Work to complete: Return the lines below as a JSON list of strings, one string per line, leaving out blank lines and the pictures.

Given entries:
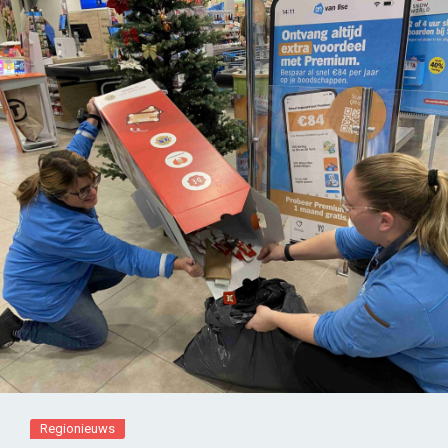
Regionieuws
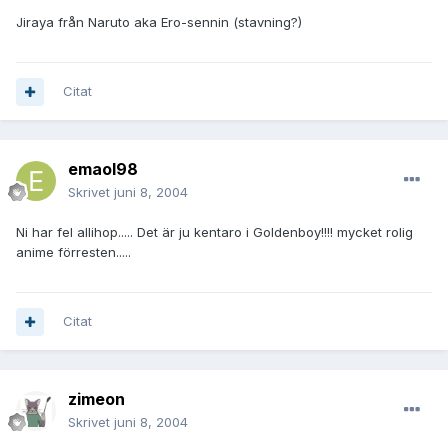
Jiraya från Naruto aka Ero-sennin
(stavning?)
Citat
emaol98
Skrivet
juni 8, 2004
Ni har fel allihop..... Det är ju kentaro i Goldenboy!!!! mycket rolig
anime förresten.....
Citat
zimeon
Skrivet
juni 8, 2004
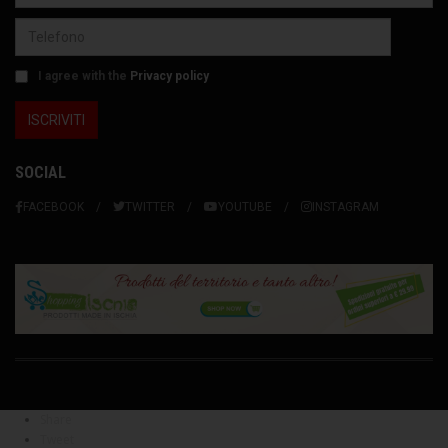
I agree with the
Privacy policy
SOCIAL
FACEBOOK
TWITTER
YOUTUBE
INSTAGRAM
Share
Tweet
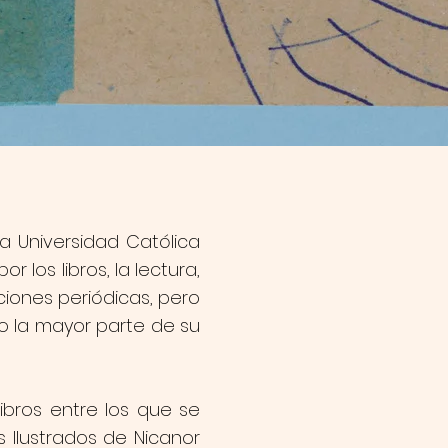
la Universidad Católica
r los libros, la lectura,
ciones periódicas, pero
ado la mayor parte de su
libros entre los que se
 Ilustrados de Nicanor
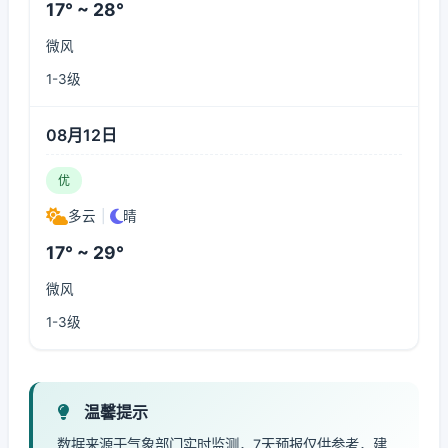
17° ~ 28°
微风
1-3级
08月12日
优
多云
|
晴
17° ~ 29°
微风
1-3级
温馨提示
数据来源于气象部门实时监测，7天预报仅供参考，建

Answer section:
[
  "Regionieuws",
  "Jiraya från Naruto aka Ero-sennin",
  "(stavning?)",
  "Citat",
  "emaol98",
  "Skrivet",
  "juni 8, 2004",
  "Ni har fel allihop..... Det är ju kentaro i Goldenboy!!!! mycket rolig",
  "anime förresten.....",
  "Citat",
  "zimeon",
  "Skrivet",
  "juni 8, 2004",
  "I agree with the",
  "Privacy policy",
  "SOCIAL",
  "FACEBOOK",
  "TWITTER",
  "YOUTUBE",
  "INSTAGRAM",
  "Share",
  "Tweet",
  "la Universidad Católica",
  "r los libros, la lectura,",
  "ciones periódicas, pero",
  "ado la mayor parte de su",
  "libros entre los que se",
  " Ilustrados de Nicanor",
  "17° ~ 28°",
  "微风",
  "1-3级",
  "08月12日",
  "优",
  "多云",
  "|",
  "晴",
  "17° ~ 29°",
  "微风",
  "1-3级",
  "温馨提示",
  "数据来源于气象部门实时监测，7天预报仅供参考，建"
]